PATI – Ribuan orang yang tergabung dalam Front Nelayan Bersatu (FNB) menggelar aksi unjuk rasa di depan Gedung Dewan Perwakilan Rakyat Daerah (DPRD) Kabupaten Pati, Jumat (13/1/2023).
Mereka berdemonstrasi dengan agenda utama menyuarakan penolakan terhadap penerapan Penerimaan Negara Bukan Pajak (PNBP) Pascaproduksi 10 persen.
Mereka membentangkan poster dan spanduk protes yang antara lain bertuliskan “PNBP 10 persen, Nelayan Modar”, “PNBP 10 % No, 3 % Yes”, dan “KKP Pemeras Nelayan”.
“Dulu kami dikenakan (pungutan) praproduksi, tapi mulai Januari 2023 ini berlaku pascaproduksi.
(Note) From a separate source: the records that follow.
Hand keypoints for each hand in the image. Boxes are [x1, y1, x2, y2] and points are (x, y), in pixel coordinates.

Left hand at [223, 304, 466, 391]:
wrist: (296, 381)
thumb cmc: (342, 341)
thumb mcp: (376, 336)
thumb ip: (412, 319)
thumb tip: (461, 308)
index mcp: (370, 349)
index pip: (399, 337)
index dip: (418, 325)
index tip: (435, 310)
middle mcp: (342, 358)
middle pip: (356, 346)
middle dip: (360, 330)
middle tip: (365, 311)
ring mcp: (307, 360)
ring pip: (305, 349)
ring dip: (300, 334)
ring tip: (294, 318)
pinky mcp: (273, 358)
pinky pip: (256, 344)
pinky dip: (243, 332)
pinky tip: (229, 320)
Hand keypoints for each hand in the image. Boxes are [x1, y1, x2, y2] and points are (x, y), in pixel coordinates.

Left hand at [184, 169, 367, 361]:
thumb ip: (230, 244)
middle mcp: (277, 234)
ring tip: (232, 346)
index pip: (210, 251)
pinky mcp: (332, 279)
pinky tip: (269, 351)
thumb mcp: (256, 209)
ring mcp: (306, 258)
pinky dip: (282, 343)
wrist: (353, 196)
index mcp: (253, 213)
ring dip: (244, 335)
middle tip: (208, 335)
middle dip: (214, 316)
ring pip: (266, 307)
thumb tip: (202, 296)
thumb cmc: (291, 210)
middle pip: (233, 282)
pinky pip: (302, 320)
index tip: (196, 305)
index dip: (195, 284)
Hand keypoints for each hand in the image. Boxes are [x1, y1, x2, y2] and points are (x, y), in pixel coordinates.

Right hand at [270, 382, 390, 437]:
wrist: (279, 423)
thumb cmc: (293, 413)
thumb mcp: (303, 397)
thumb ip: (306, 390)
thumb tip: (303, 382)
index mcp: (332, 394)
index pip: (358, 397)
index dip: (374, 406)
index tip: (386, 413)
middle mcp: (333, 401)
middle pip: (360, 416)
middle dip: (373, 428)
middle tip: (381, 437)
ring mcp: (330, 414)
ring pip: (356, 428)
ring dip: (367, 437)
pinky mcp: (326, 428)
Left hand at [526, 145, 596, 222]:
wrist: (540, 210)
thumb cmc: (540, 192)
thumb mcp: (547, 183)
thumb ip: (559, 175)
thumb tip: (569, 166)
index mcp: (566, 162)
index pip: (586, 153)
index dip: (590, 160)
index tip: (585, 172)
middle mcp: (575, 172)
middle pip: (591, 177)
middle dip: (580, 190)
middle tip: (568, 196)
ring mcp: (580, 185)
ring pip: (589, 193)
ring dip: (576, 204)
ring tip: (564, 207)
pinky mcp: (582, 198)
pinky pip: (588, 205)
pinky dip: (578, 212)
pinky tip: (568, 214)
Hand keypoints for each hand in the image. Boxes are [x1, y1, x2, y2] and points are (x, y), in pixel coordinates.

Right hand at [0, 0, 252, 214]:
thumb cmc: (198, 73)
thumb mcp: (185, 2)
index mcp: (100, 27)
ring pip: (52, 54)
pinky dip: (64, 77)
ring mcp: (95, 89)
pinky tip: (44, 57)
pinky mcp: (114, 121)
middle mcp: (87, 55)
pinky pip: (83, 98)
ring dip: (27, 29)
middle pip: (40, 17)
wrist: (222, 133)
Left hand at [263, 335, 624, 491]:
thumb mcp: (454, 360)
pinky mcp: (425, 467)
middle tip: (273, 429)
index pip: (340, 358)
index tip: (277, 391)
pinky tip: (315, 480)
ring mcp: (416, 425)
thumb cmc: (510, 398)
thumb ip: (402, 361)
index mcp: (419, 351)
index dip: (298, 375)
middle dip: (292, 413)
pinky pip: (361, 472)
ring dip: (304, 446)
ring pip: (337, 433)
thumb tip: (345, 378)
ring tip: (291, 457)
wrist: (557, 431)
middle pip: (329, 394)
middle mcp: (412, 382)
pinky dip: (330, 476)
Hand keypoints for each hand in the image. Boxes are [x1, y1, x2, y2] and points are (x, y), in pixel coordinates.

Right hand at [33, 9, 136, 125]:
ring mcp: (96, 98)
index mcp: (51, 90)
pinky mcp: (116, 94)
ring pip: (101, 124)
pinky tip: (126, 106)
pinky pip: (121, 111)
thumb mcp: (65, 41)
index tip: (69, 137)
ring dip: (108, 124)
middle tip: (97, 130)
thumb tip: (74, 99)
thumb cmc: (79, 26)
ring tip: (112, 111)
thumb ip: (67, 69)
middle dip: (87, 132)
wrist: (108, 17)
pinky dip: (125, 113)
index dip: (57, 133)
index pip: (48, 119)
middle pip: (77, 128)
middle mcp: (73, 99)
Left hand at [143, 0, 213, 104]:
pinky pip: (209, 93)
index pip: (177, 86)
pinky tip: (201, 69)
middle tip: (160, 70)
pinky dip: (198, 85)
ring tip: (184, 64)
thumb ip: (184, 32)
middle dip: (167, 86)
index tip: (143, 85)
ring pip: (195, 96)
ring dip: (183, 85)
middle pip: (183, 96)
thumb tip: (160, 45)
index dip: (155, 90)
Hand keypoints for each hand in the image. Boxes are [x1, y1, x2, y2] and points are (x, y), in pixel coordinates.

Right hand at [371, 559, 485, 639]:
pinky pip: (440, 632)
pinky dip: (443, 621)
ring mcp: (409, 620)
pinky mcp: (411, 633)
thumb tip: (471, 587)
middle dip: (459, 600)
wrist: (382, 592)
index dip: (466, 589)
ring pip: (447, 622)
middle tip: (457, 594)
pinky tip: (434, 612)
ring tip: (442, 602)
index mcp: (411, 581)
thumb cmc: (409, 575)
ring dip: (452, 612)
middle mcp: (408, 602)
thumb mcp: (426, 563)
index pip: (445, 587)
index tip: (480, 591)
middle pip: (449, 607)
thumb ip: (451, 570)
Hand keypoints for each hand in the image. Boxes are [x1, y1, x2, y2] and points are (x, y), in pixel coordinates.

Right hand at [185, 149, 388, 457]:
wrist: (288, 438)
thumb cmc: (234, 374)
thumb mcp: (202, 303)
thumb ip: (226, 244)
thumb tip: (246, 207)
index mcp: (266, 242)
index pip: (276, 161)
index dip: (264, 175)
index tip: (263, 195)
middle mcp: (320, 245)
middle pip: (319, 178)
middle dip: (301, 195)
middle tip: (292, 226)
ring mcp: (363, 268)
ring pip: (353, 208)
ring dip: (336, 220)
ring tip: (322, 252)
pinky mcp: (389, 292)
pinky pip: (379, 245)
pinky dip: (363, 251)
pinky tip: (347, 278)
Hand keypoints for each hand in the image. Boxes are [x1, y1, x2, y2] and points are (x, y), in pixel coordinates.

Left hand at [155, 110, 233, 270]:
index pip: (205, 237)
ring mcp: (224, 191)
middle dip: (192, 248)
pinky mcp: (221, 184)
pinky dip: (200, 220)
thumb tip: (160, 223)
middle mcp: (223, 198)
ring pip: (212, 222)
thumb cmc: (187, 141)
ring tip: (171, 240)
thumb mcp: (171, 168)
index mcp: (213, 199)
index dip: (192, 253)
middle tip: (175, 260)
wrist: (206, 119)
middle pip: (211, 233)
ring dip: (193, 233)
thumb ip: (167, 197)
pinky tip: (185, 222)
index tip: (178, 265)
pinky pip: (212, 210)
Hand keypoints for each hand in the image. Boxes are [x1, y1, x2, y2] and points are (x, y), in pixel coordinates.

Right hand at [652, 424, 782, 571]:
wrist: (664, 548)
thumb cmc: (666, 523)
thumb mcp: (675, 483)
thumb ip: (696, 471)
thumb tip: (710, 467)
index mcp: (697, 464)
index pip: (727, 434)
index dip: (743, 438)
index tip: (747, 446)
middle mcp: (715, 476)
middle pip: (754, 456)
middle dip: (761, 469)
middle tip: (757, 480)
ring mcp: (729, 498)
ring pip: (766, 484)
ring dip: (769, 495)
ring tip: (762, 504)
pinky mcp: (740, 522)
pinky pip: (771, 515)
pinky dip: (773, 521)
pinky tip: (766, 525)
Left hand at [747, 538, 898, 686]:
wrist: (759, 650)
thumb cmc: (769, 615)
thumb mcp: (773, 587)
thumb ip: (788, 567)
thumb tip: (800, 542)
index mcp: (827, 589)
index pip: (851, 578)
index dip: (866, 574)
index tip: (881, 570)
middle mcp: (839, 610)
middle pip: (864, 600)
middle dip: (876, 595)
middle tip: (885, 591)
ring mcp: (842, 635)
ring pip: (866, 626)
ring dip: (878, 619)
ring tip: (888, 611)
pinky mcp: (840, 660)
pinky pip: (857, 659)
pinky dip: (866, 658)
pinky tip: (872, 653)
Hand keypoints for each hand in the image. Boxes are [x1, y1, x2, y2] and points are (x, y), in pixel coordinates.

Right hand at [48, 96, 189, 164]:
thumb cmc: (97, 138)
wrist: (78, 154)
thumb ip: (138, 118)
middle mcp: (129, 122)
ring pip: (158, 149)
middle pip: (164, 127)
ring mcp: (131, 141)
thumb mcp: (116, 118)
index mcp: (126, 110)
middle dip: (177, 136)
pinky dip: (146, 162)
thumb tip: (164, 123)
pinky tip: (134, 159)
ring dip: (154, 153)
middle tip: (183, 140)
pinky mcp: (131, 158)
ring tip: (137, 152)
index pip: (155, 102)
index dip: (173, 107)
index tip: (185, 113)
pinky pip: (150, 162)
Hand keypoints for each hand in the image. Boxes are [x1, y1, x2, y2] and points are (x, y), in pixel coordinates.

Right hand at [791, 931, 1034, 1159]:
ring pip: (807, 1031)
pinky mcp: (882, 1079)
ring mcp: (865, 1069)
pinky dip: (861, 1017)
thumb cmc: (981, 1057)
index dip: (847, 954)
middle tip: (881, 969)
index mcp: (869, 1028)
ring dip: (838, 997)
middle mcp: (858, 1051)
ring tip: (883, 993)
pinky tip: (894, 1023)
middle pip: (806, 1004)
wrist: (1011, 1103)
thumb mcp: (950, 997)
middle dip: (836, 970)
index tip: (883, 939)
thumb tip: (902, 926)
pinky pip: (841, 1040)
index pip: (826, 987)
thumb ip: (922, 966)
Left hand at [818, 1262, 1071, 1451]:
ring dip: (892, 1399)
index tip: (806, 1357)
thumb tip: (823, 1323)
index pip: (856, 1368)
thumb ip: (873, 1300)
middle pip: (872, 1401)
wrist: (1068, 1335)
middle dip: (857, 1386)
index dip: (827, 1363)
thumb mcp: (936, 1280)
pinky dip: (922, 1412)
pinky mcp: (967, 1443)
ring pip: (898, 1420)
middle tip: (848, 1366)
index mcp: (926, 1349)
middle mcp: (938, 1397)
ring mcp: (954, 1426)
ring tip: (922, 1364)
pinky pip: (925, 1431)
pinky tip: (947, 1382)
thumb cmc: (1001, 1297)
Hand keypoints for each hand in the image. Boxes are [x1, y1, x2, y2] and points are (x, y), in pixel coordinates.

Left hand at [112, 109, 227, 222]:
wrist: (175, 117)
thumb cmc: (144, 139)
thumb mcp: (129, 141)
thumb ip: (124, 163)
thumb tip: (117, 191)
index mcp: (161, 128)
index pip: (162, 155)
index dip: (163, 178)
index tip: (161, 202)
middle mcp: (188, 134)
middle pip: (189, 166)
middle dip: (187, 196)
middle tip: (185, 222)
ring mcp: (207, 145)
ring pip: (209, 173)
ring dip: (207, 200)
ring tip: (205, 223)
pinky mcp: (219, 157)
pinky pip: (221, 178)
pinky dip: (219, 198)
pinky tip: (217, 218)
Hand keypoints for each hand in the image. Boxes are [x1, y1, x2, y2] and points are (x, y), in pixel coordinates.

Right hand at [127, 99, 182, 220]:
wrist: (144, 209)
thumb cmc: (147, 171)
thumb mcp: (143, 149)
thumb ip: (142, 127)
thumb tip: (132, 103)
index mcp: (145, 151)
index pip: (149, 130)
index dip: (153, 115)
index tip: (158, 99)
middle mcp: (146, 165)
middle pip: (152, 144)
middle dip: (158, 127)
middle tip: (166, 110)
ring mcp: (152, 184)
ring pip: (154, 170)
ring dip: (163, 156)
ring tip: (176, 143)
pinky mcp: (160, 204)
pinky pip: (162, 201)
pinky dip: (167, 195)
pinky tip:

Dipatok untuk kapal 60 GT (Gross Tonnage) ke atas sebesar 10 persen. Itu sangat berat sekali jika dijalankan saat ini. Nelayan bergejolak karena semua alat tangkap terdampak,” ungkap koordinator aksi, Hadi Sutrisno.
Dalam surat pemberitahuan aksi, FNB meminta agar Pemerintah tidak memberlakukan dahulu dan merevisi Peraturan Pemerintah nomor 85 tahun 2021 terkait Paska Produksi agar tidak lebih dari 5 persen.
Selain menyoal ketentuan terbaru mengenai PNBP, nelayan juga menyuarakan sejumlah tuntutan lain.
“Kami meminta agar pemerintah tidak membuat kebijakan baru yang memberatkan para nelayan. Kapal nelayan saat ini produktivitasnya menurun. Hanya beberapa kapal yang bisa menutup biaya perbekalan. Apabila diterapkan sistem pascaproduksi dengan indeks 10 persen, membuat kami tidak lagi mampu beroperasi,” ungkap Hadi.
Dia menuturkan, pihaknya menunggu kebijakan adaptif dari Kementerian Kelautan dan Perikanan (KKP) untuk memberi keringanan pada pelaku usaha perikanan tangkap.
Hadi menuturkan, nelayan juga meminta tambahan WPP (Wilayah Pengelolaan Perikanan) 713 dengan alasan wilayah tersebut sudah lama mejadi Daerah Tangkapan nelayan Pantura secara turun-temurun.
“Kami meminta agar pelaku usaha perikanan tangkap tetap diberikan dua WPP yang berdampingan sesuai dengan PP Nomor 5 Tahun 2021 Tentang Penyelenggaraan Perijinan Berusaha. Di situ tertera bahwa untuk Daerah Penangkapan Ikan diberikan satu atau dua WPP NRI yang berdampingan,” ujar dia.
Hadi menambahkan, dengan kondisi runyam saat ini, kapal dengan sistem bagi hasil saat ini tidak mampu memberi upah layak terhadap Anak Buah Kapal (ABK). Namun, nelayan tetap berupaya melaut karena tidak ada alternatif lain untuk mencari nafkah.
Saat menemui para demonstran, Ketua DPRD Pati Ali Badrudin berjanji setelah ini akan langsung bersurat dengan pemerintah pusat untuk meneruskan aspirasi para nelayan Pati.
“Terus semangat berjuang, jangan tanggung-tanggung. Berjuang terus sampai berhasil, yang penting tetap jaga kondusivitas,” ungkap Ali di hadapan para pendemo.
Di hadapan pendemo, Penjabat (Pj) Bupati Pati Henggar Budi Anggoro mengatakan, pada 6 Januari lalu pihaknya juga sudah berdiskusi dengan para nelayan. Kemudian keesokan harinya ia langsung membuat surat dukungan
“Saya sudah buat presiden pada Presiden, saya tembuskan pada Menteri Kelautan, Sekretaris Kabinet, dan Gubernur Jawa Tengah. Semua sudah saya tembusi. Itulah yang kita suarakan. Usulan saya adalah agar PP itu (PP 85 tahun 2021) ditunda dulu pemberlakuannya sebelum ada revisi,” tandas dia sambil menunjukkan surat yang ia maksud.
Sebelum membubarkan diri, massa demonstrasi menitipkan bantuan logistik untuk para korban banjir kepada Pj Bupati Pati.